You discussed the idea of journalistic objectivity in a 2013 article. What do you think about the suggestion that “transparency is the new objectivity”?
Transparency is important, but it is not a complete replacement for objectivity. Objectivity is a complicated word that includes a lot of different parts. When people say “transparency is the new objectivity” they are getting at the idea that it’s ok to have a point of view in your reporting, and that it’s better to be honest about who you are and what you believe. I think there’s a lot of value in that idea, but it doesn’t mean that you can write anything you want. I think we all still insist on basic accuracy, for example. Also, transparency doesn’t mean you get to leave out the parts of the story that you disagree with, or use quotes in a way that twists their meanings.
So transparency alone is not enough. We also need things like accuracy, comprehensiveness, and fairness. I wish people would stop debating the meaning of the word “objectivity” and instead talk about the many qualities that we expect in good journalism.
Have you personally faced dilemmas over transparency in your work as a journalist?

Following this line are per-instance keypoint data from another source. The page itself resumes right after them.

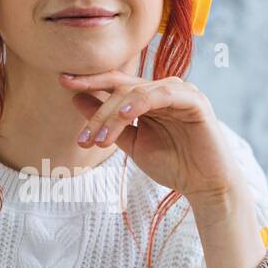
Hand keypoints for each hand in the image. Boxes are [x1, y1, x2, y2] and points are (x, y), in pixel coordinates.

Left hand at [58, 70, 243, 200]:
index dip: (89, 81)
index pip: (115, 82)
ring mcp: (180, 92)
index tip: (62, 82)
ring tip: (99, 142)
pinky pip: (162, 94)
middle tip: (82, 138)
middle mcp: (163, 89)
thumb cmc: (173, 164)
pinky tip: (125, 116)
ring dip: (113, 117)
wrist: (204, 186)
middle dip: (97, 110)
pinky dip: (141, 102)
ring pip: (136, 93)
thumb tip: (76, 99)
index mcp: (149, 96)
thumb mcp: (131, 143)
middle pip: (121, 88)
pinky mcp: (194, 101)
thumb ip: (108, 123)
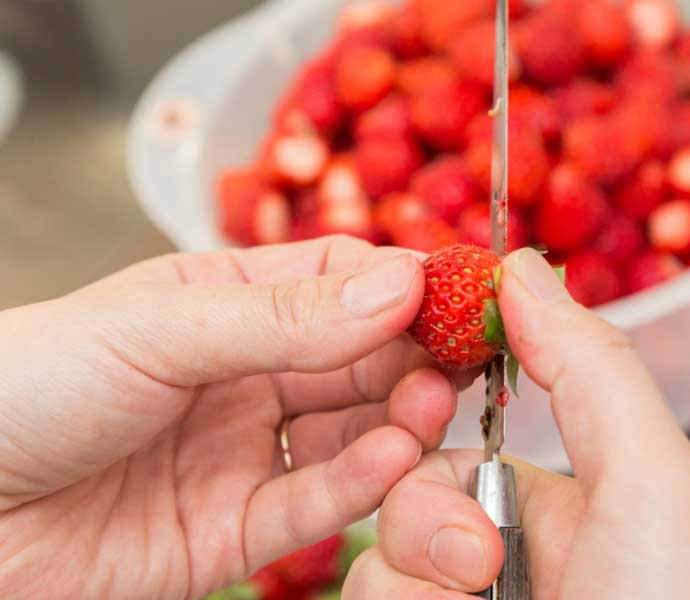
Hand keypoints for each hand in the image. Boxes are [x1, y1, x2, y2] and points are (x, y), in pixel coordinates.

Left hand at [0, 236, 466, 598]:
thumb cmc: (26, 388)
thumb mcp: (159, 331)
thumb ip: (284, 317)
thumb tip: (398, 284)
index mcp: (225, 306)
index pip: (336, 281)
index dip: (397, 284)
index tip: (453, 290)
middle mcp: (245, 378)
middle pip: (356, 360)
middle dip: (410, 356)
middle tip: (461, 355)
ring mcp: (243, 454)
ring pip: (347, 434)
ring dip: (398, 421)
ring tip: (432, 404)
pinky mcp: (234, 531)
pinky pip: (311, 504)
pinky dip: (357, 484)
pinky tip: (390, 458)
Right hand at [343, 247, 689, 599]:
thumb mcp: (649, 477)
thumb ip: (589, 366)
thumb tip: (520, 267)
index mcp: (547, 498)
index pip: (456, 426)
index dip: (427, 403)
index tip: (412, 387)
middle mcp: (490, 548)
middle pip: (403, 487)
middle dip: (428, 517)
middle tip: (481, 562)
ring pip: (371, 553)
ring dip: (416, 583)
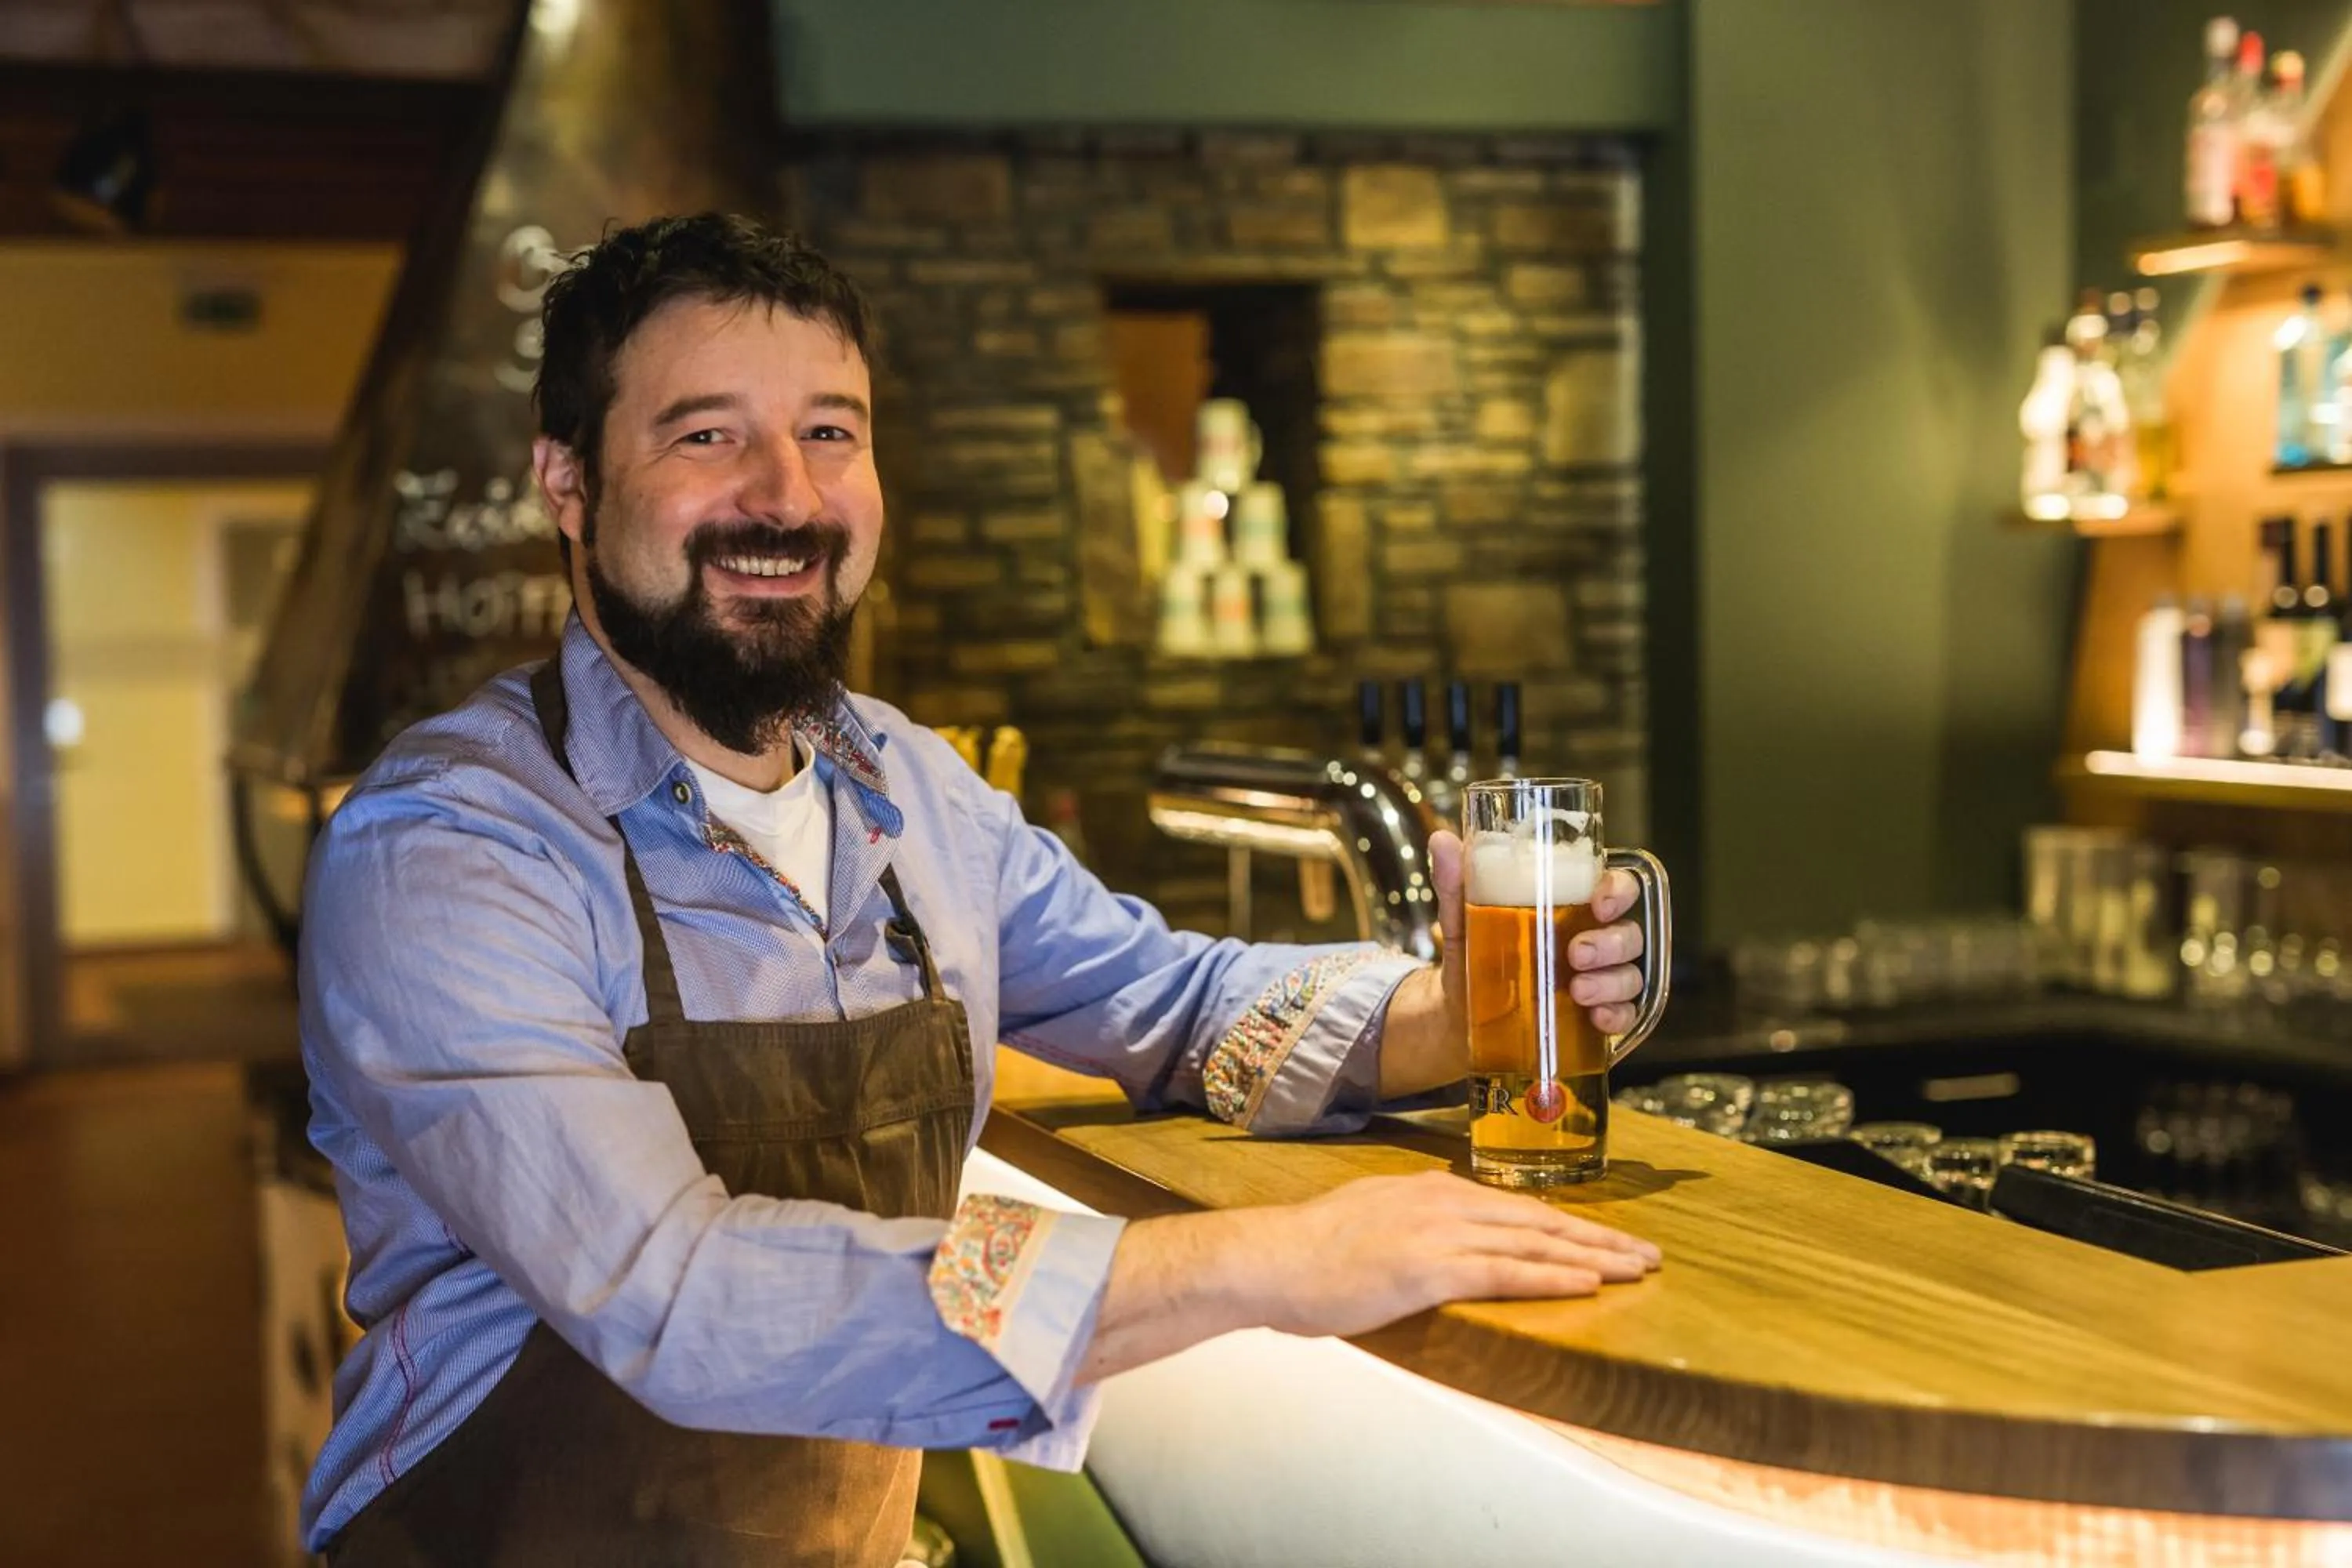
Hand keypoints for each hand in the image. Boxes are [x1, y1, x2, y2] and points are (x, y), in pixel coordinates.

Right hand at [1234, 1171, 1660, 1337]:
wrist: (1268, 1259)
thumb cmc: (1309, 1250)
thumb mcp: (1372, 1219)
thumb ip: (1413, 1221)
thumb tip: (1442, 1229)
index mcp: (1433, 1191)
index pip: (1519, 1208)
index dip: (1571, 1225)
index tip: (1611, 1238)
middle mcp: (1444, 1203)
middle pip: (1540, 1221)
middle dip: (1600, 1238)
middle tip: (1649, 1255)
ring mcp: (1437, 1233)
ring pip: (1533, 1244)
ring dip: (1593, 1257)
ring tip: (1637, 1270)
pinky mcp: (1427, 1268)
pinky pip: (1504, 1273)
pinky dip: (1551, 1277)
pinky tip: (1587, 1284)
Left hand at [1430, 829, 1648, 1036]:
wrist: (1456, 1015)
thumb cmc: (1474, 954)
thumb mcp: (1462, 919)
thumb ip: (1457, 883)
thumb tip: (1442, 840)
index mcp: (1572, 905)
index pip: (1617, 887)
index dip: (1619, 891)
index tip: (1600, 902)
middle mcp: (1594, 939)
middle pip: (1629, 933)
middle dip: (1611, 943)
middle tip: (1577, 953)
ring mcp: (1599, 980)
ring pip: (1631, 976)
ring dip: (1612, 982)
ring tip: (1578, 989)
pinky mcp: (1594, 1016)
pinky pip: (1624, 1015)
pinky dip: (1617, 1016)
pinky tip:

Yes. As a journalist serving the public it’s my job to get as much on the record as possible. As a human being talking to a source, you quickly realize that certain information might be damaging. These are often in conflict, and I’ve had to make choices about what is important.
How significant a role would you say that online comments and social media have had in making journalists more accountable to their readers? Do you think one has played a bigger role than the other?
I view online comments and social media as different forms of the same thing — users able to talk back to the journalist, and to each other. I think this is incredibly valuable. One thing it has done is raise the standard for journalism, because there are always experts in your audience who will instantly see if you get something wrong. (This was clear even ten years ago, when Jay Rosen articulated the idea as “my readers know more than I do.”)
I think the journalist has two choices to deal with this. Either do very, very thorough work so you’re never wrong, or change the way you expect to interact with your audience. What makes the journalist so special? Why does their voice matter so much more than everyone else’s? Humility and the willingness to be honest about what you don’t know are important personality traits for the modern journalist.